Oren, c’è chi ha contestato la scelta di usare come sfondo della finzione pulp una tragedia vera. Come risponde?
«Mi sembra un’accusa priva di fondamento. Il meltdown della centrale di Chernobyl viene ricordato e trattato con rispetto e adeguata angoscia. Il fatto che sia fiorito un turismo intorno a esso non è invenzione mia, è stata semmai una scoperta che mi ha fatto venire l’idea di innestare un racconto del brivido intorno a una centrale atomica dannata, con tutte le possibili conseguenze sulla natura».

Quando ha saputo del culto di Pripyat per la prima volta?
«Qualche anno fa vidi su Internet il blog di una ragazza che passa in moto per Pripyat e fa una specie di diario di viaggio. Ho quindi svolto ricerche e ho scoperto che circolano voci secondo cui c’è della gente che da Pripyat non è mai andata via. Leggende metropolitane, ovviamente, ma che valeva la pena indagare, o almeno giocarci intorno, senza insultare la vera storia».

Lei è diventato famoso coi suoi film a bassissimo costo e un girato stile materiale trovato, alla Blair Witch Project. Ma Chernobyl Diaries è girato in maniera più realistica. Perché?
«Volevamo conferire al film uno stile documentaristico. Abbiamo lasciato che gli attori improvvisassero i dialoghi su canovaccio. Per aumentare la dose di realismo il regista e io ci siamo divertiti a dare delle grandi sprangate sulle pareti esterne del furgoncino in cui gli attori erano rinchiusi di notte. I loro sobbalzi e le facce terrorizzate sono reazioni autentiche».

Saprebbe girare un film ad alto-medio budget?
«Sì, ma non mi interessa. Mi hanno offerto grossi film da dirigere o produrre, ho sempre declinato.

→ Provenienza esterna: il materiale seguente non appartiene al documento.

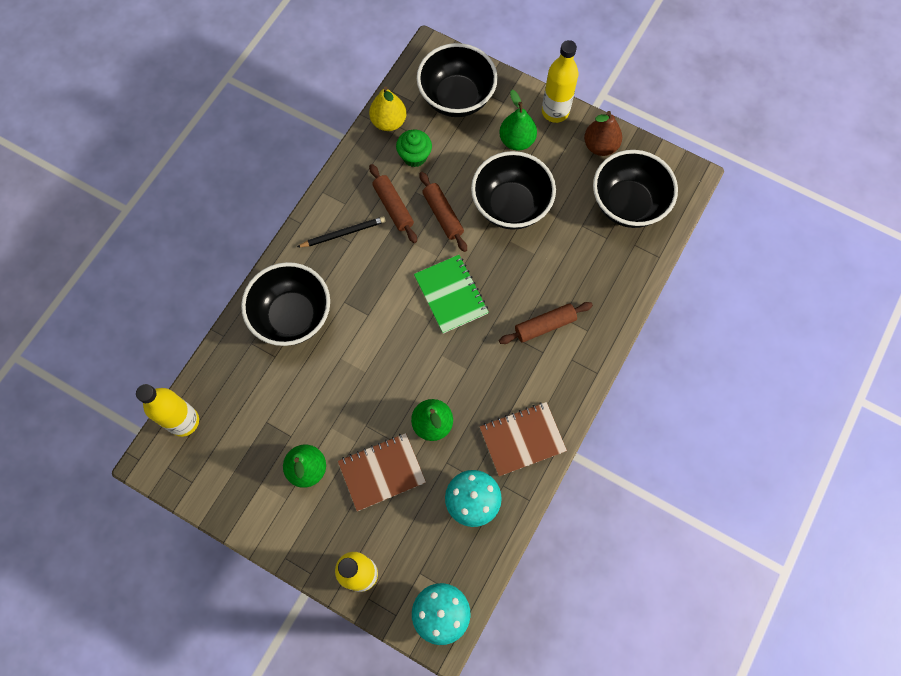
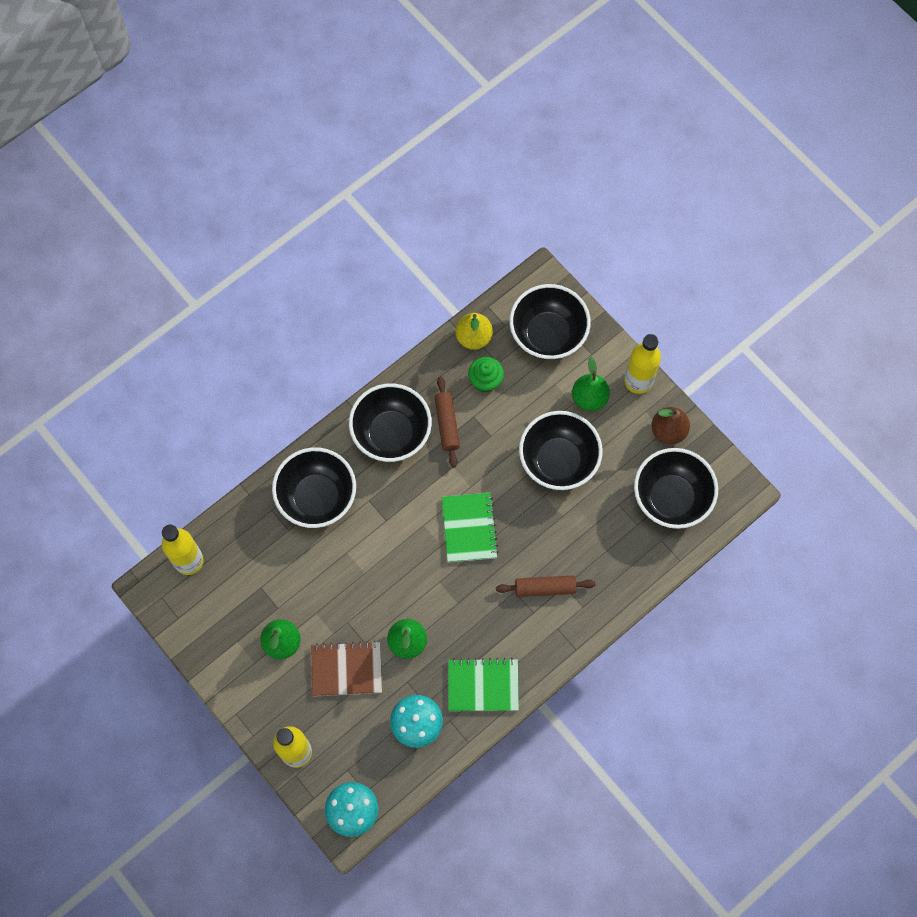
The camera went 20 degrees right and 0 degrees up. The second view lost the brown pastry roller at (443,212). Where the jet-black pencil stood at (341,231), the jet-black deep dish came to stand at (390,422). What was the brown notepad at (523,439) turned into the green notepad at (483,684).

Abbiamo girato Diaries con circa sei milioni di dollari, e non avete idea di quanto si possa mettere sullo schermo con queste cifre. Non capisco anzi come si possano sprecare cento e passa milioni di dollari per un film, per quanta azione ed effetti possano contenere. Sprechi assurdi».

Lei ha creato e sta producendo la serie tv The River, in collaborazione con Steven Spielberg. Che consigli le ha dato?
«Spielberg è chiaramente un maestro e veterano del cinema quanto della tv. Mi ha dato molte dritte ma per lo più si premura di assecondare la mia visione e lasciarmi fare. A quanto pare si fida del mio istinto».

I suoi horror preferiti?
«L’esorcista, naturalmente, poi Shining, Psycho, Suspiria, gli horror d’autore insomma».

Lei ha diretto un film intitolato Area 51. Una sorta di Chernobyl con gli extraterrestri?
«Lo stiamo mettendo a punto, ho rigirato qualche scena, e uscirà tra qualche mese. Non posso dire niente. Sto preparando anche Paranormal Activity 4, ma come sempre preferisco tenere la bocca cucita sui progetti ancora non usciti sullo schermo. Su Area 51 soprattutto, per non rovinare la sorpresa e perpetuare un altro enigma della cultura popolare».